We seem to operating according to a belief system of the 19th Century, Utilitarianism, which is represented by J. S. Mills (?) crazy dictum that everyone pursuing their own happiness results in the collective happiness. begs a million questions and doesn’t stand up to much scrutiny. Happiness? – http://www.guardian.co.uk/society/2011/dec/30/antidepressant-use-england-soars
“The Reinhart-Rogoff faux pas might just, at last, reveal the foolishness of relying on the entirely fake science, poor maths and dogma driven witchcraft of econometrics.”
Come on Richard, tell us what you really think!
I think it’s worth mentioning that all sciences have this problem when they are asked to prescribe public policy. No scientific fact is completely certain. Even the most seemingly cast iron laws are, in principle, revisable and, indeed, sometimes they are. Scientific truth is the product of science as a practical process and that is always ongoing. To cut the process off at any one point and declare debates closed once and for all is not just unscientific, it’s anti-scientific.

* Extracted information:
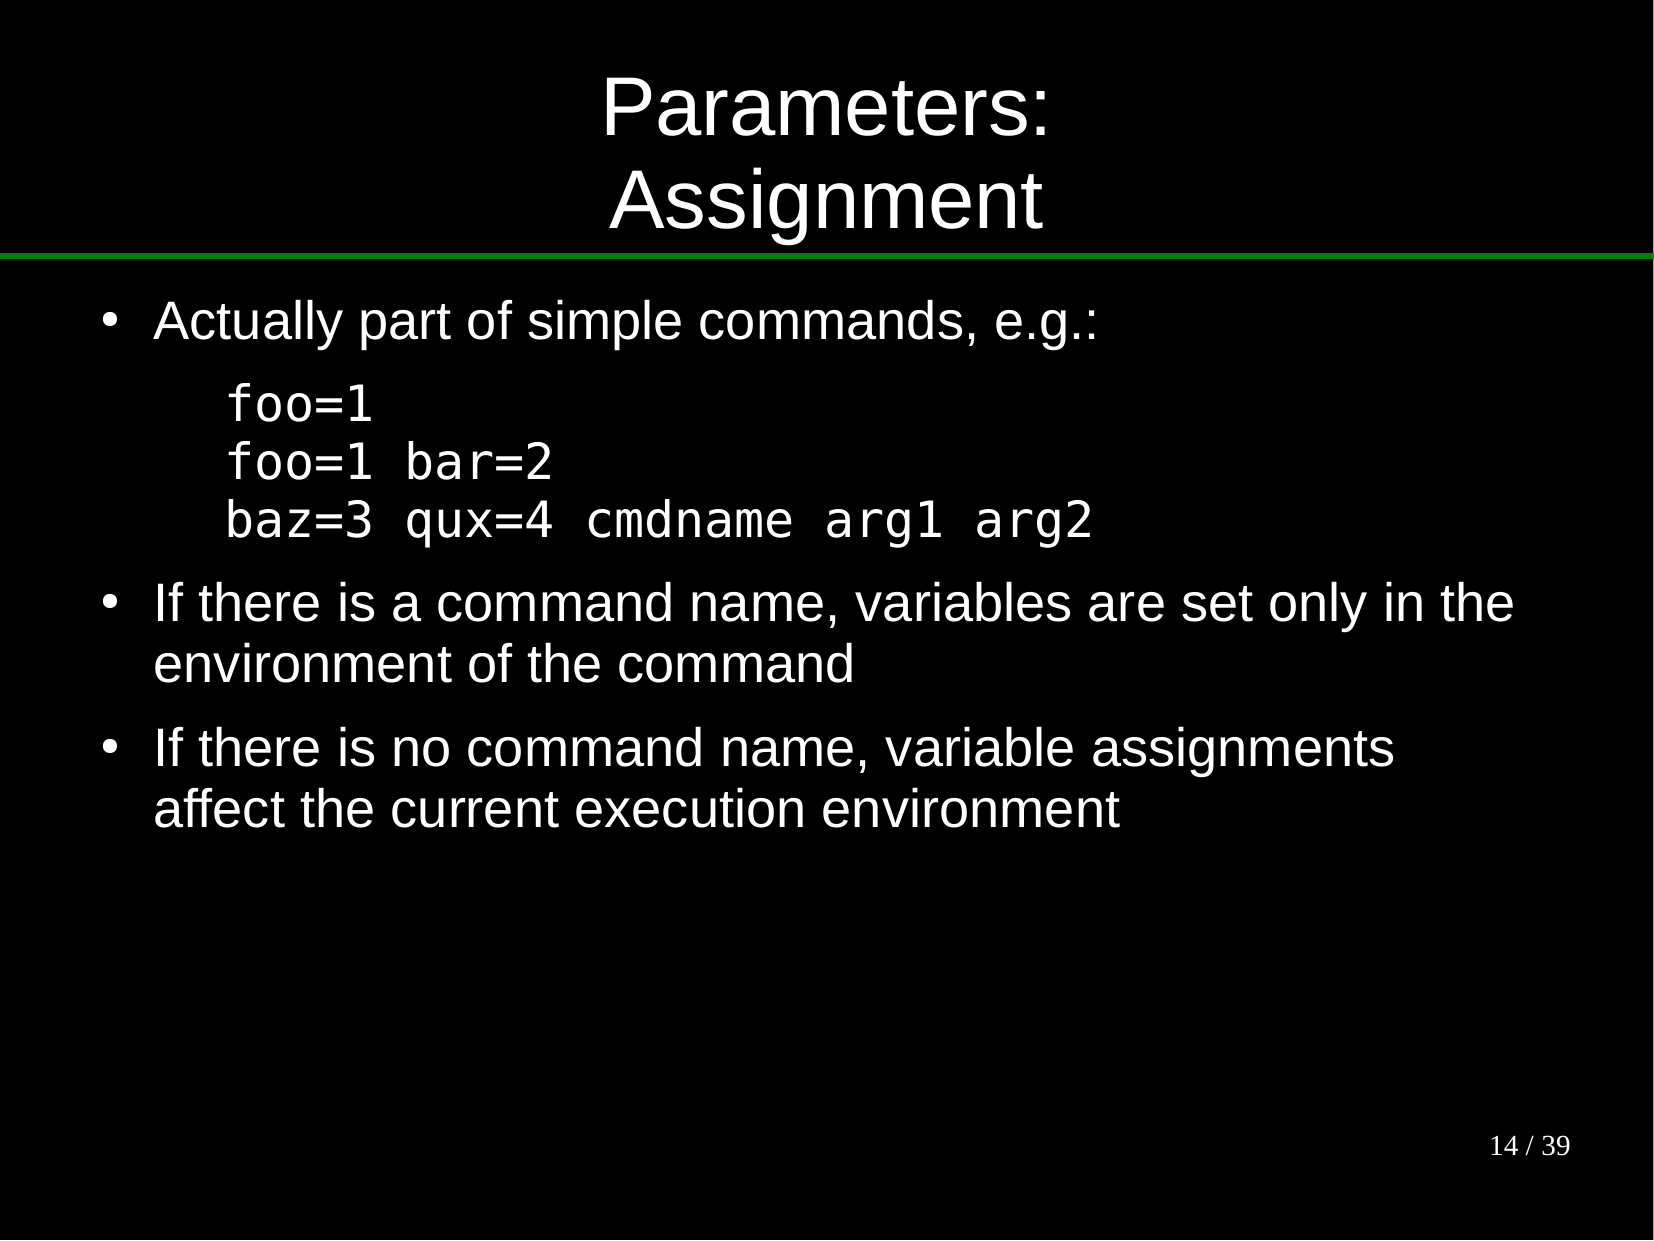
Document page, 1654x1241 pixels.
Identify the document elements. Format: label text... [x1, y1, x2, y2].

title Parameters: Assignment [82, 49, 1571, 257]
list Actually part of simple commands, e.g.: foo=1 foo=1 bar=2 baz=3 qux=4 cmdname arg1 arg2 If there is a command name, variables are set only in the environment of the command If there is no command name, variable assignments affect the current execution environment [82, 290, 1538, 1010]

---

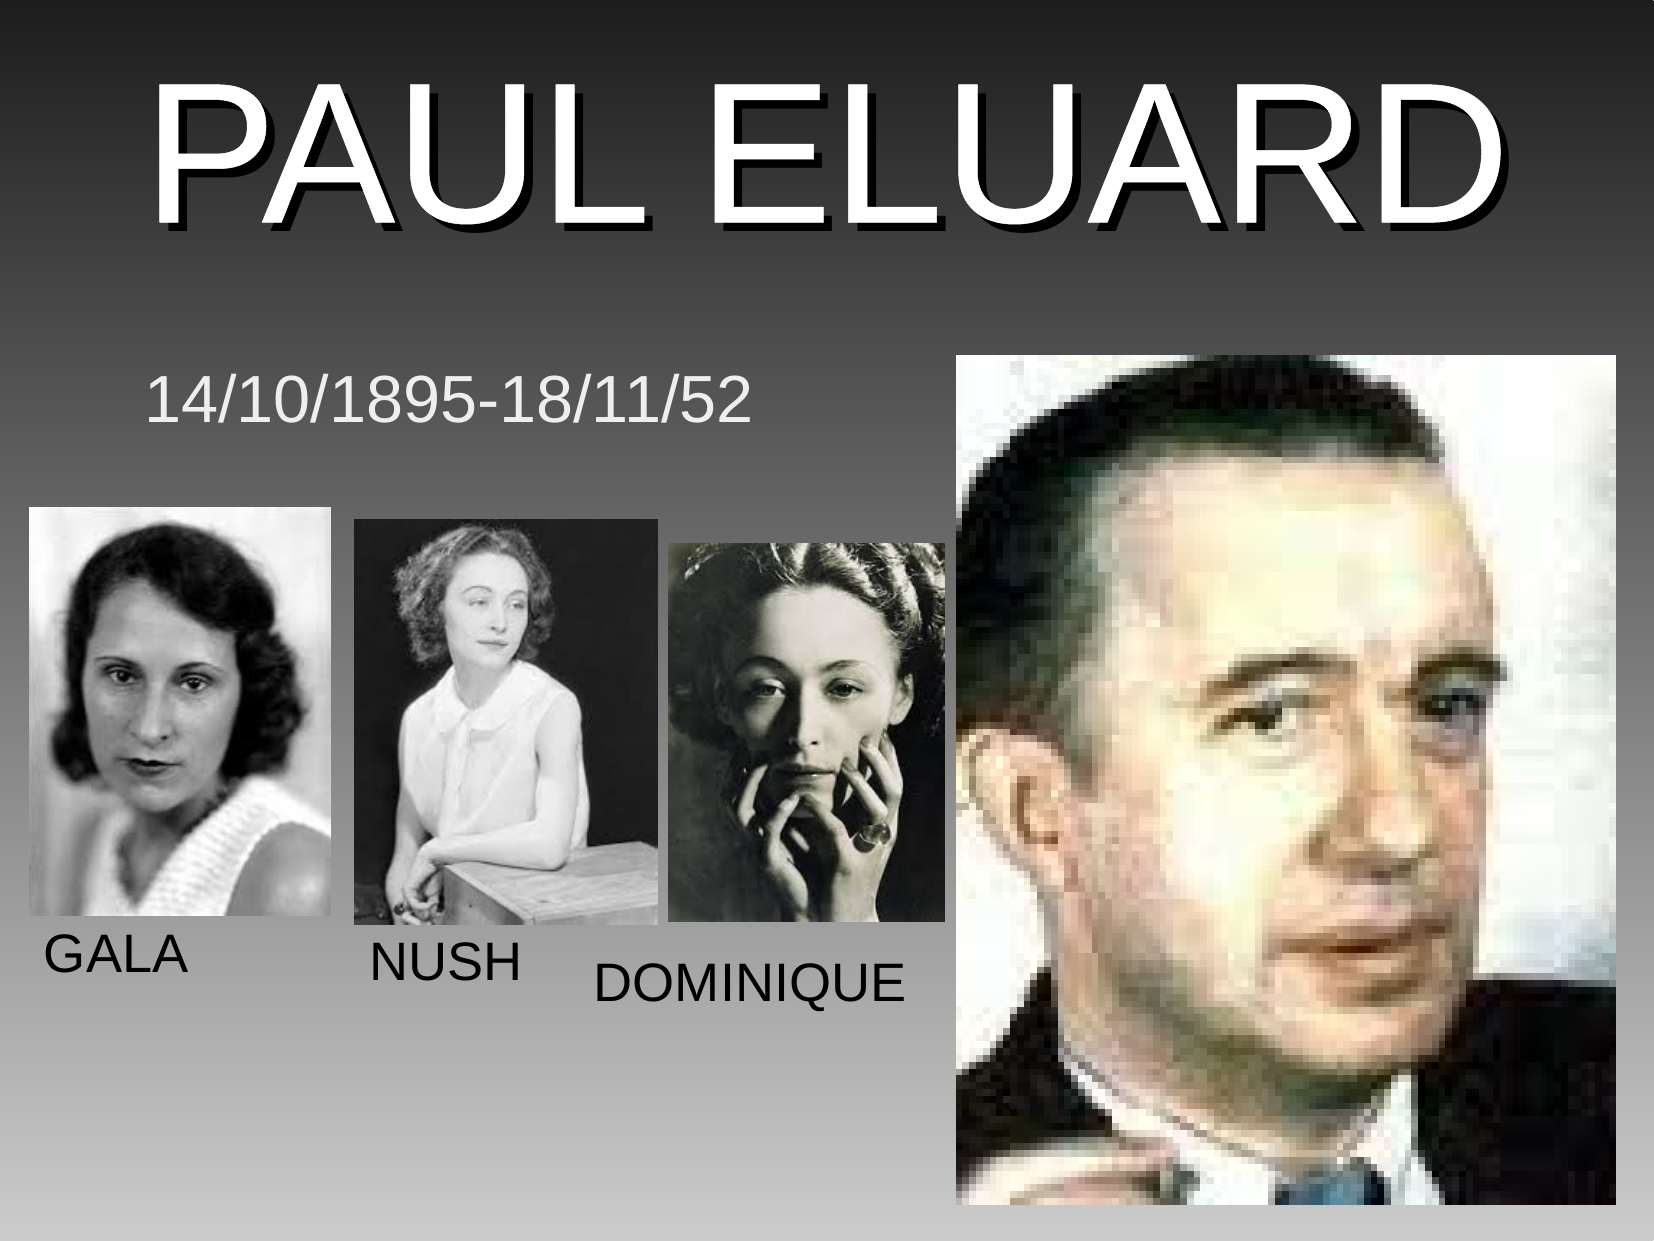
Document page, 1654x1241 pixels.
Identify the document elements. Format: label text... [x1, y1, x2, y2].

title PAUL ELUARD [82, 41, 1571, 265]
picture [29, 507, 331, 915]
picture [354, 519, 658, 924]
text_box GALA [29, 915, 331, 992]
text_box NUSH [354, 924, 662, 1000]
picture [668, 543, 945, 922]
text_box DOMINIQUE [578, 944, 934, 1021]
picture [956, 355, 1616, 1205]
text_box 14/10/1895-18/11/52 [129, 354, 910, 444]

* What you should do: Which phrases does the quoted sentence in the comments use to describe econometrics? List every one.

* Full solution:
- entirely fake science
- poor maths
- dogma driven witchcraft